The flexible foil composite is in particular distinguished by the high bond strength, by the complete absence of harmful migrates, excellent chemical resistance and excellent capability to be shaped. The composites can optionally be sterilized depending on the employed synthetic films.
The flexible foil composites according to the invention have a bond strength which is independently of the substrate of ≧6 N/15 mm (cohesive failure), preferably ≧8 N/15 mm (according to DIN 53357).
For example for the production of blister packaging the flexible foil composite can be deep-drawn, and the deep-drawing quality is markedly better than the deep-drawing quality of the flexible foil composites known until now, i.e. the composite can be drawn deeper and more exactly without impairment of the properties of the composite than the previously known flexible foil composites.
Due to their above described properties, the flexible foil composites according to the invention are in particular suitable for use for packaging purposes in the food, feed or pharmaceutical or cosmetics industry, as packaging means in the construction industry, the chemical industry but also as packaging means for cleaning agents, for gardening and agricultural needs, such as soil, fertilizer, mulch or agricultural chemicals.

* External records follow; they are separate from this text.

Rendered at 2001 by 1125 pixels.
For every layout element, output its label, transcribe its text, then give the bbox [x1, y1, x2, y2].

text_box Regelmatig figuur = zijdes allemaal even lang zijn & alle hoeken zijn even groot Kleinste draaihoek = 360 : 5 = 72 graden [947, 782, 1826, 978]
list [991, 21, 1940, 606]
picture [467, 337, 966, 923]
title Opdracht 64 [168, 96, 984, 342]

Examples of such applications are:
in the food industry: milk and dairy products, beverages, in particular also fruit juice beverages, vegetable and salads, in particular ready-to-eat products, for example in marinades or with additives to increase the keeping properties;
in the feed industry: packagings for animal feed, dry feed or moist feed and feed supplementary means, as well as for animal care products;
in the pharmaceutical industry: packagings for medications, tablets, dragees, salves, gels, emulsions, enemas, dose packages for liquid pharmaceutical formulations, such as juices, syrups, drops and the like;
in the cosmetics industry: packagings for body and facial, cleansing and care products and sample packages in each instance of liquid, cream or emulsified, foamy or solid products, such as shower bath products, shampoos, lotions and the like;
in the construction industry: packagings for solid, powder, liquid or viscous building material or building additive materials, such as lime, cement, plasticizers, hardening inhibitors, mold and fungus control agents and the like;
in the chemical industry: as packaging for liquid and solid synthesis starting materials, catalysts, fertilizers, plant protection agents, acidic or basic solutions, cleaning agents and the like;
The foil composites according to the invention can further also be utilized as industrial foils/films for example also as packaging for battery acid and the like. This list of application feasibilities of the flexible foil composites according to the invention is not exhaustive but only provided as examples.